The noise of a brook running down a hill-side continued, where there was no brook for a thousand sea-miles in any direction.

"What is it?" said Jensen's voice again, scarcely above a whisper now. From below him on the main-deck, there came several voices questioning:—"Hark!" "Stow the talk!" " … there!" "Listen!" "Lord love us, what is it?" … And then Jensen muttering to them to be quiet.

There followed a full minute, during which we all heard the brook, where no brook could ever run; and then, out of the night there came a sudden hoarse incredible sound:—oooaze, oooaze, arrrr, arrrr, oooaze—a stupendous sort of croak, deep and somehow abominable, out of the blackness. In the same instant, I found myself sniffing the air. There was a queer rank smell, stealing through the night.

"Forrard there on the look-out!" I heard the mate singing out, away aft. "Forrard there! What the blazes are you doing!"

I heard him come clattering down the port ladder from the poop, and then the sound of his feet at a run along the maindeck. Simultaneously, there was a thudding of bare feet, as the watch below came racing out of the fo'cas'le beneath me.

"Now then! Now then! Now then!" shouted the Mate, as he charged up on to the fo'cas'le head.

"What's up?"

"It's something off the port bow, Sir," I said. "Running water! And then that sort of howl. … Your night-glasses," I suggested.

"Can't see a thing," he growled, as he stared away through the dark. "There's a sort of mist. Phoo! what a devil of a stink!"

"Look!" said someone down on the main-deck. "What's that?"

I saw it in the same instant, and caught the Mate's elbow.

"Look, Sir," I said. "There's a light there, about three points off the bow. It's moving."

The Mate was staring through his night-glasses, and suddenly he thrust them into my hands:—

"See if you can make it out," he said, and forthwith put his hands round his mouth, and bellowed into the night:—"Ahoy there!

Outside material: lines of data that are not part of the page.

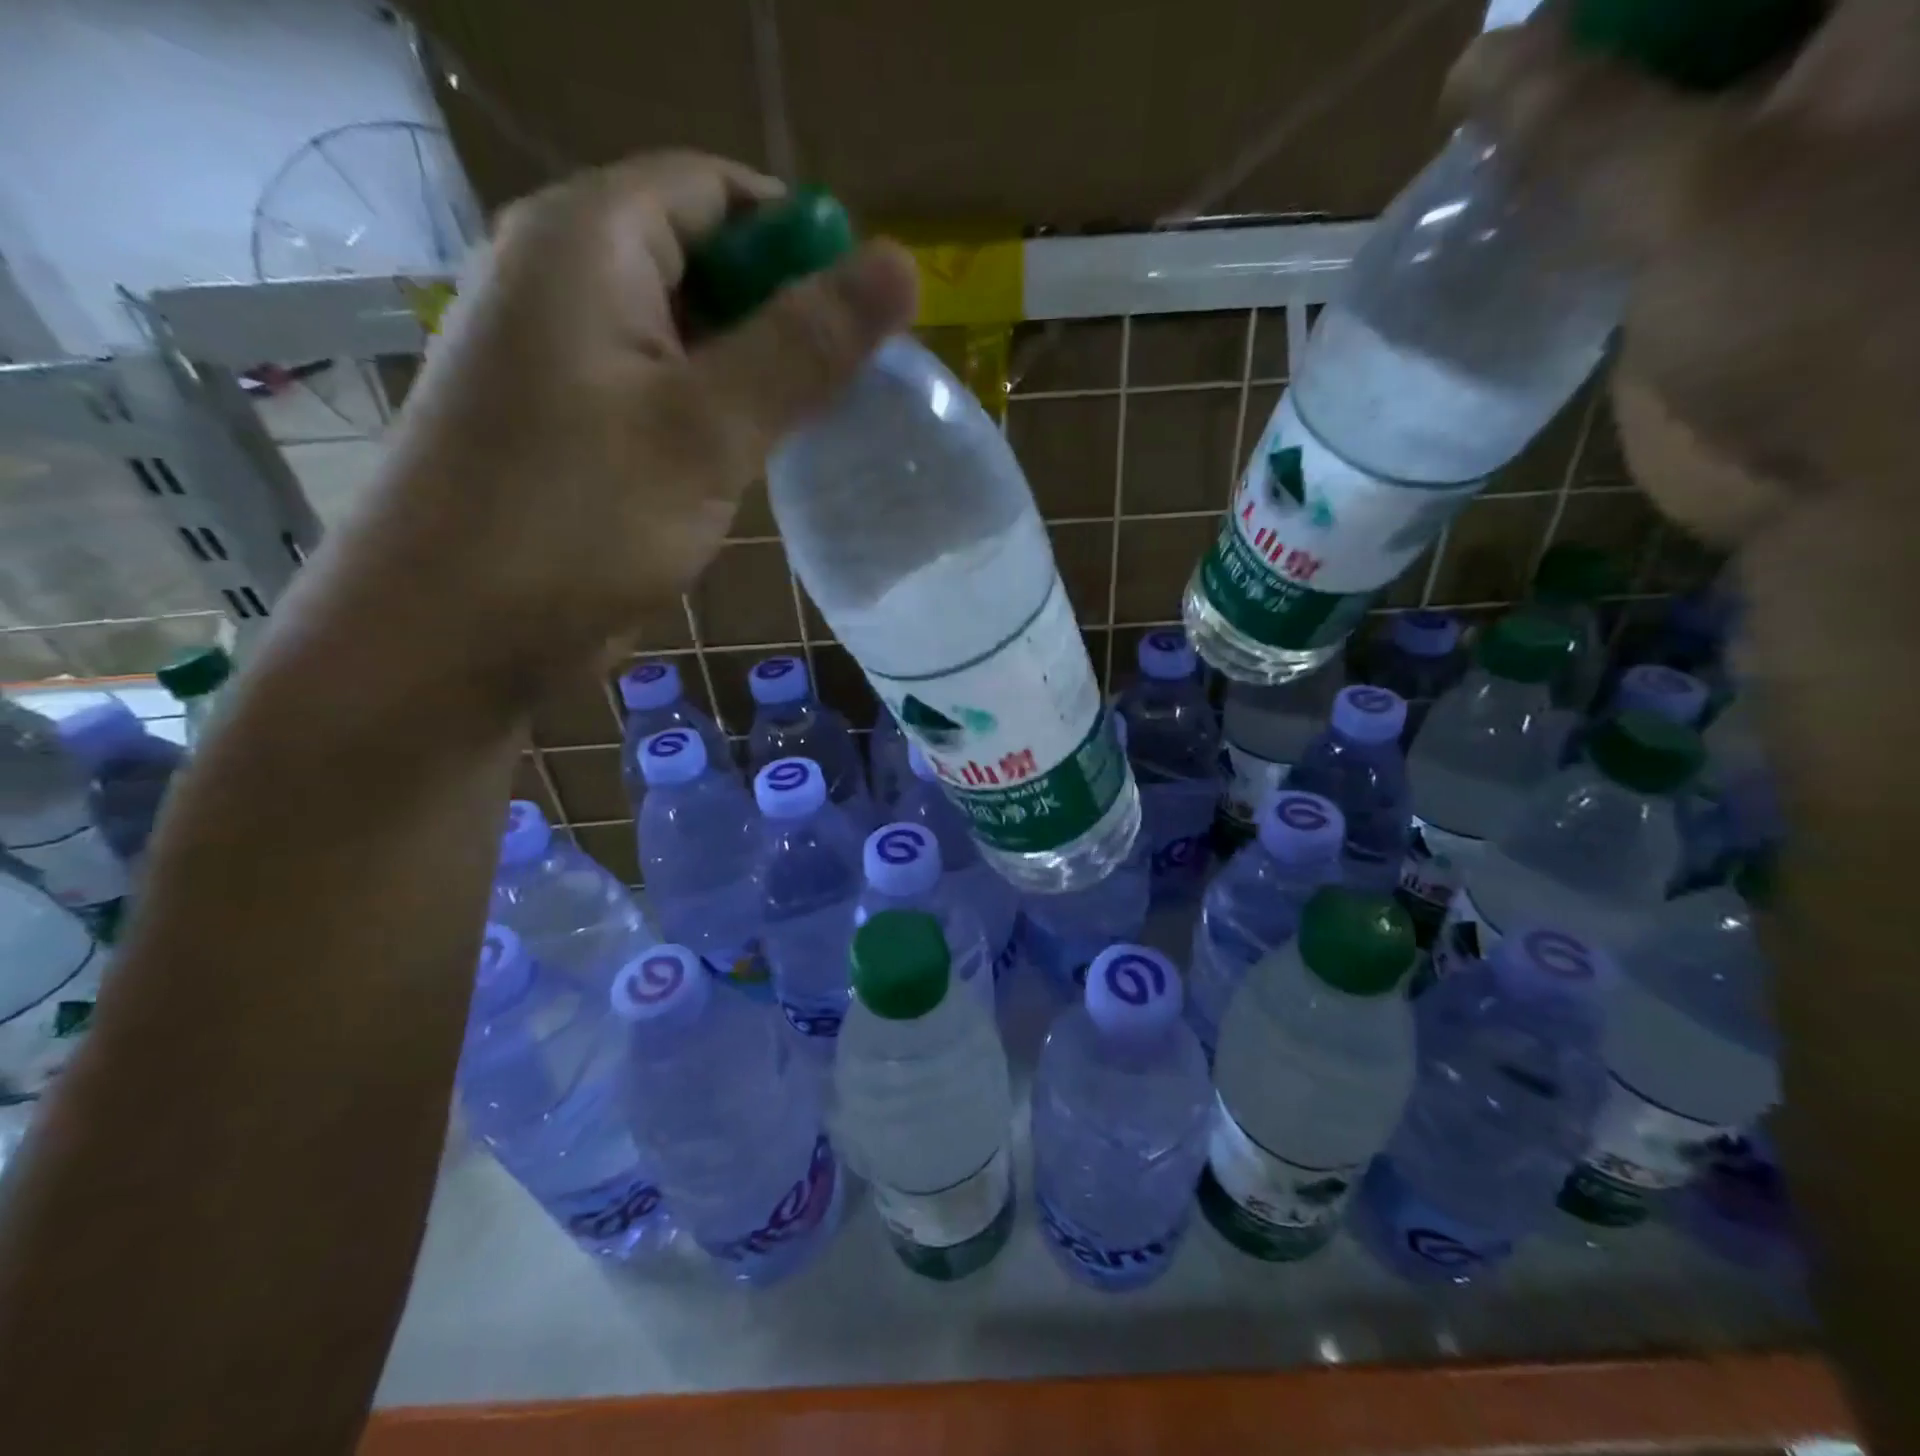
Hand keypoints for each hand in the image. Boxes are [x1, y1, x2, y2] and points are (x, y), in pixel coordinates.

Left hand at [346, 151, 916, 684]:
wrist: (451, 635)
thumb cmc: (576, 521)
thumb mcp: (707, 430)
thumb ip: (804, 346)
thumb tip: (901, 263)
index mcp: (586, 241)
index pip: (716, 190)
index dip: (799, 241)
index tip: (861, 322)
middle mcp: (563, 278)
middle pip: (701, 258)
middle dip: (781, 315)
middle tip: (848, 388)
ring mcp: (561, 356)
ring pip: (685, 334)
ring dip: (753, 373)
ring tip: (811, 430)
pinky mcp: (568, 424)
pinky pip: (659, 390)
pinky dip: (714, 414)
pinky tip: (751, 462)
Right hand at [1450, 0, 1919, 545]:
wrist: (1846, 469)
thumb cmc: (1830, 306)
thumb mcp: (1700, 195)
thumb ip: (1584, 127)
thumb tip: (1476, 67)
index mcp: (1883, 20)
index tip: (1538, 15)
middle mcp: (1838, 62)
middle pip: (1692, 20)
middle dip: (1590, 39)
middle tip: (1499, 69)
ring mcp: (1771, 151)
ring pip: (1650, 98)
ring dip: (1565, 114)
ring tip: (1481, 129)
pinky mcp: (1705, 238)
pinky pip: (1622, 186)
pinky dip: (1561, 188)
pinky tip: (1500, 197)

Ahoy there! Ahoy there!" his voice going out lost into the silence and darkness all around. But there came never a comprehensible answer, only all the time the infernal noise of a brook running out there on the sea, a thousand miles from any brook of earth; and away on the port bow, a vague shapeless shining.

I put the glasses to my eyes, and stared. The light was bigger and brighter, seen through the binoculars; but I could make nothing of it, only a dull, elongated shining, that moved vaguely in the darkness, apparently a hundred fathoms or so, away on the sea.

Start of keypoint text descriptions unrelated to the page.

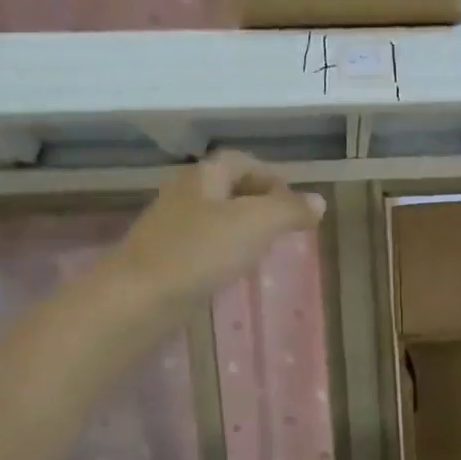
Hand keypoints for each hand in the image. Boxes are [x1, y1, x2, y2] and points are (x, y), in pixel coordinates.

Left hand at [118, 151, 324, 307]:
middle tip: (285, 225)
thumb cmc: (201, 252)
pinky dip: (224, 250)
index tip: (295, 201)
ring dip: (242, 227)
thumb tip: (319, 201)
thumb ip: (289, 210)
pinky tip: (233, 270)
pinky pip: (203, 244)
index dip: (272, 176)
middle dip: (258, 201)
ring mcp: (171, 227)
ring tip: (265, 248)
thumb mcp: (256, 224)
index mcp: (204, 176)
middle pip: (228, 188)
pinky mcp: (166, 257)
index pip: (242, 162)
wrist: (141, 296)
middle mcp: (185, 194)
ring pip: (215, 217)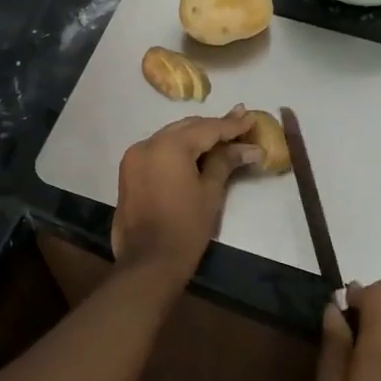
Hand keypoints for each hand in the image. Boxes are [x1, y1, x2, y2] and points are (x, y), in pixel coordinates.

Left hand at [111, 106, 262, 283]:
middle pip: (187, 128)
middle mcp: (148, 144)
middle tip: (240, 122)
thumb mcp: (210, 192)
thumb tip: (251, 148)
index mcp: (169, 146)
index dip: (231, 124)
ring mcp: (134, 157)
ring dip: (196, 136)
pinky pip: (158, 150)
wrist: (148, 263)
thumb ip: (226, 162)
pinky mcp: (129, 172)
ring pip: (171, 137)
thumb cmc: (185, 228)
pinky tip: (196, 152)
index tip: (250, 116)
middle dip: (214, 126)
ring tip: (222, 135)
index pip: (207, 129)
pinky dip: (178, 149)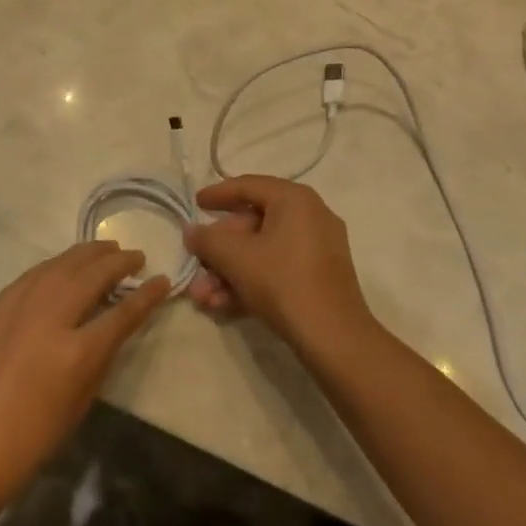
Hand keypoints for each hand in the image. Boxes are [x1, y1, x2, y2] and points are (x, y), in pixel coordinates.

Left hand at [0, 243, 168, 517]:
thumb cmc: (30, 440)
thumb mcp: (79, 402)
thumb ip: (100, 357)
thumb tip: (113, 325)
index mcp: (77, 351)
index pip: (123, 312)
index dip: (147, 295)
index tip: (163, 280)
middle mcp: (50, 316)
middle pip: (92, 275)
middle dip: (118, 262)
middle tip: (136, 256)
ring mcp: (20, 306)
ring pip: (61, 264)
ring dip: (88, 253)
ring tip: (107, 249)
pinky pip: (35, 273)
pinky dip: (57, 264)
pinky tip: (65, 264)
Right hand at [185, 176, 374, 352]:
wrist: (334, 339)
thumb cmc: (282, 282)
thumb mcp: (235, 258)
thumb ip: (207, 240)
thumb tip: (191, 231)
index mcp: (294, 199)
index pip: (248, 186)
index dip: (218, 194)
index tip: (195, 204)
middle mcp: (310, 216)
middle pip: (253, 224)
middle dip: (219, 250)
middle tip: (196, 264)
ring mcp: (318, 248)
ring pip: (263, 252)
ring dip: (229, 272)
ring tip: (203, 298)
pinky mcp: (320, 278)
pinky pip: (278, 269)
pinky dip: (251, 282)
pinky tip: (223, 306)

"Ahoy there! Ahoy there!" sung out the Mate again. Then, to the men below:—"Quiet there on the main-deck!"

There followed about a minute of intense stillness, during which we all listened; but there was no sound, except the constant noise of water running steadily.

I was watching the curious shining, and I saw it flick out suddenly at the Mate's shout. Then in a moment I saw three dull lights, one under the other, that flicked in and out intermittently.

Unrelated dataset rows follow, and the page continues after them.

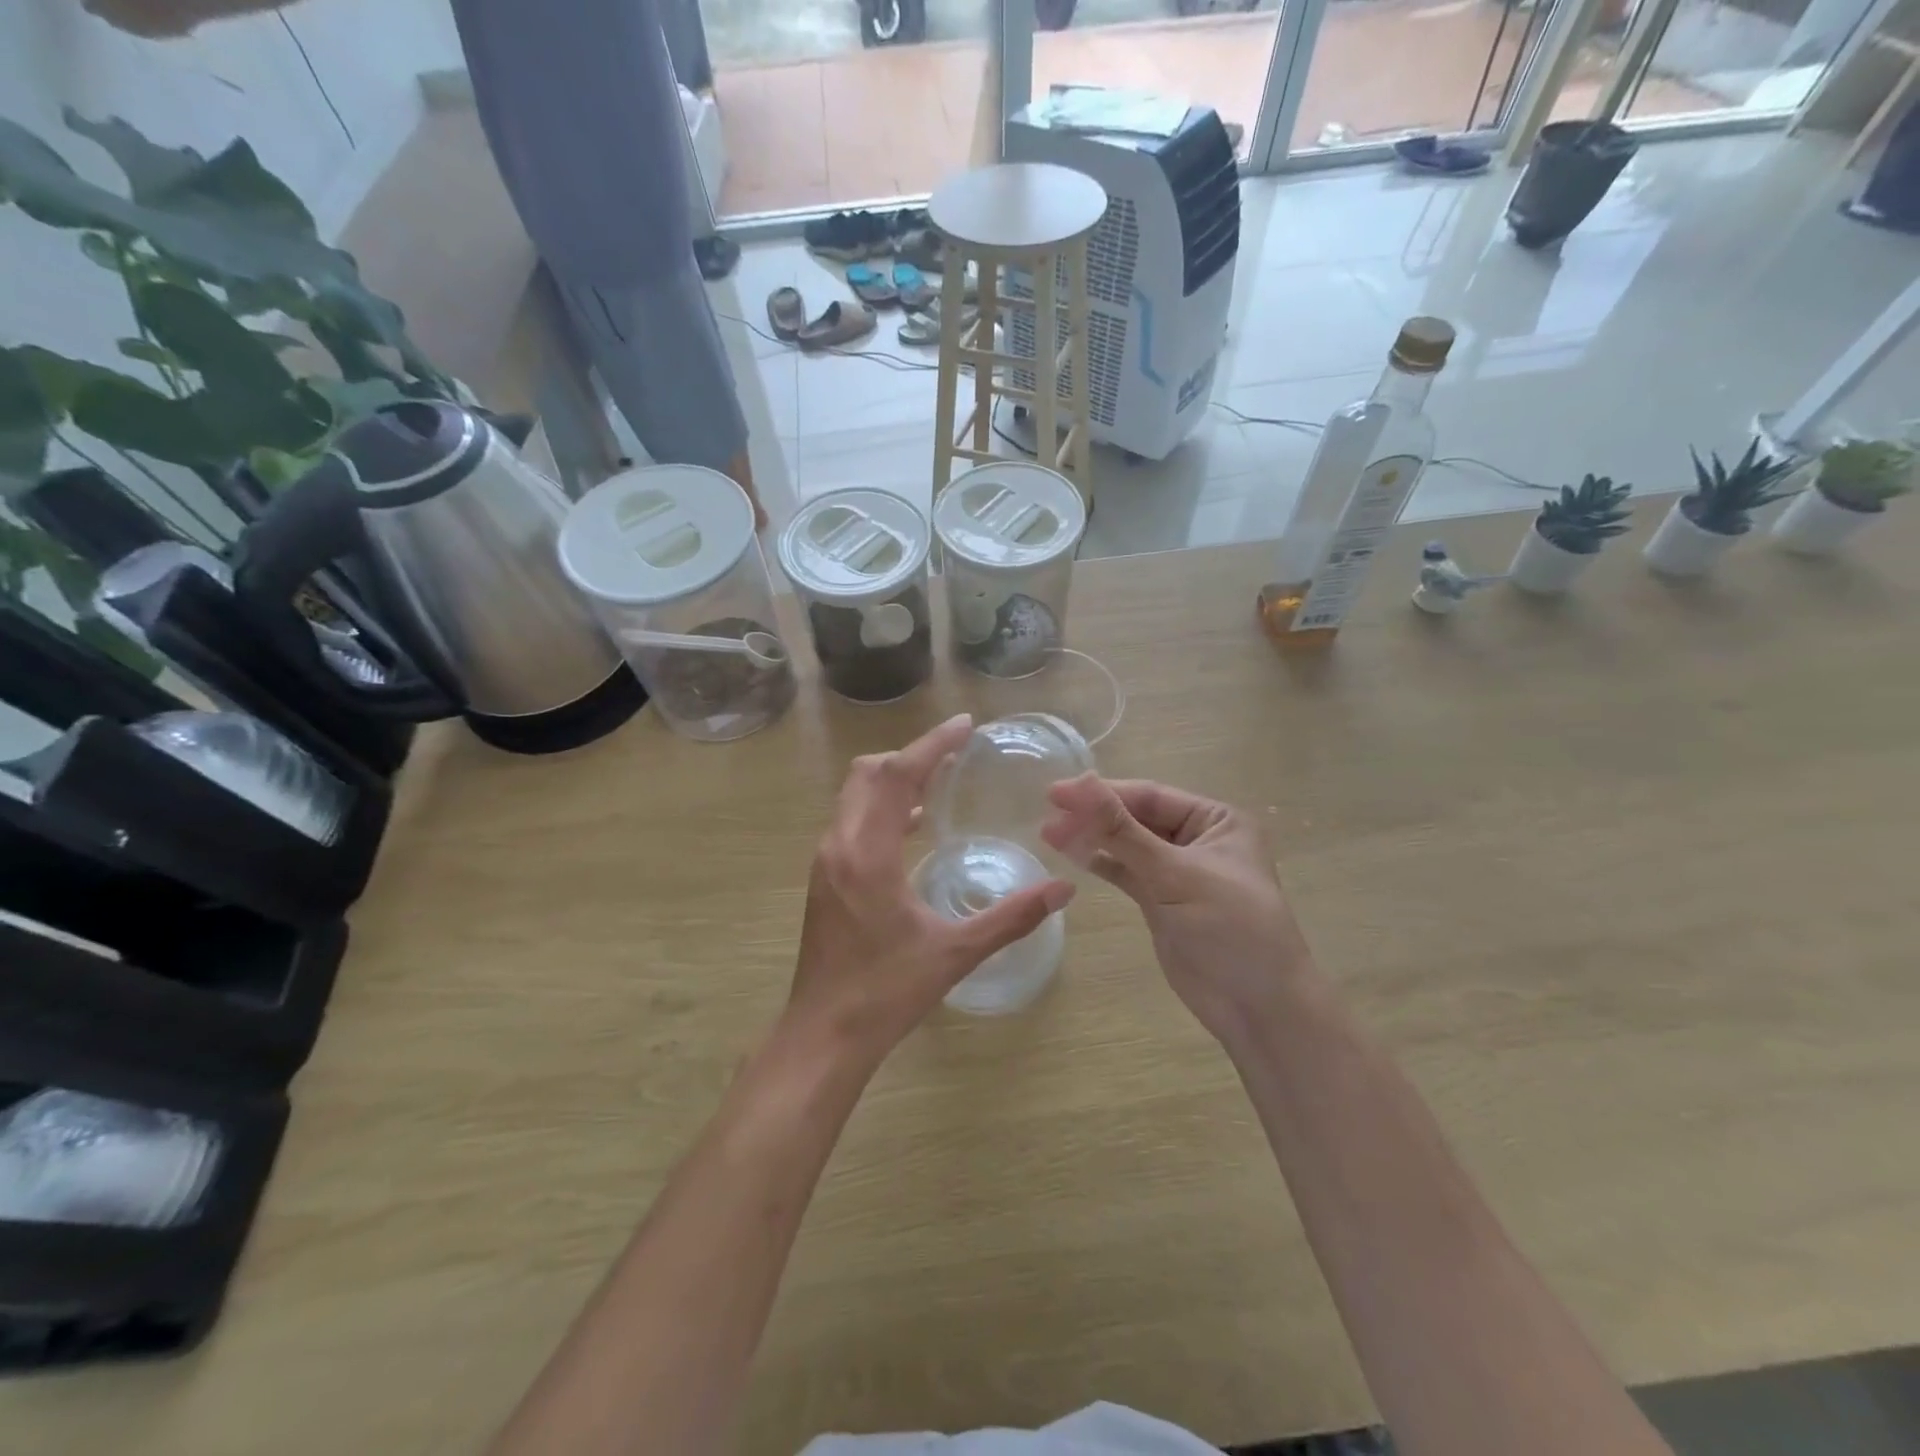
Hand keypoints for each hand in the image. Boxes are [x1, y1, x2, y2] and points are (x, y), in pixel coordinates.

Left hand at [786, 715, 1073, 1066]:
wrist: (823, 1035)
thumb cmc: (886, 993)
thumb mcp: (955, 953)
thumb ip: (1011, 917)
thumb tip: (1064, 890)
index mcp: (867, 853)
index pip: (897, 776)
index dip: (932, 745)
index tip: (965, 726)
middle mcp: (839, 845)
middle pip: (869, 774)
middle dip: (911, 756)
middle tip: (956, 753)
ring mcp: (826, 861)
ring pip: (856, 795)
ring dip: (894, 779)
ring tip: (941, 780)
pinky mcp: (824, 877)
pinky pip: (853, 820)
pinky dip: (882, 807)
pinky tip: (914, 826)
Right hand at [1041, 775, 1314, 1047]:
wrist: (1259, 1008)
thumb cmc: (1230, 928)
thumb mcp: (1175, 874)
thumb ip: (1123, 831)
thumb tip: (1082, 783)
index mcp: (1217, 820)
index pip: (1150, 797)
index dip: (1103, 793)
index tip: (1055, 793)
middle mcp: (1199, 839)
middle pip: (1137, 818)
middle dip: (1094, 817)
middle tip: (1047, 817)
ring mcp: (1179, 872)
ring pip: (1129, 846)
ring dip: (1093, 839)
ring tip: (1048, 834)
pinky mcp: (1163, 901)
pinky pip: (1127, 873)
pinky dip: (1102, 864)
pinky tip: (1072, 855)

"Here, give me the glasses!" said the Mate, and grabbed them from me.

He stared intensely for a moment; then swore, and turned to me:—

"What do you make of them?" he asked, abruptly.

"I don't know, Sir," I said. "I'm just puzzled. Perhaps it's electricity, or something of that sort."

"Oh hell!" he replied, and leant far out over the rail, staring, "Lord!" he said, for the second time, "what a stink!"

As he spoke, there came a most extraordinary thing; for there sounded a series of heavy reports out of the darkness, seeming in the silence, almost as loud as the sound of small cannon.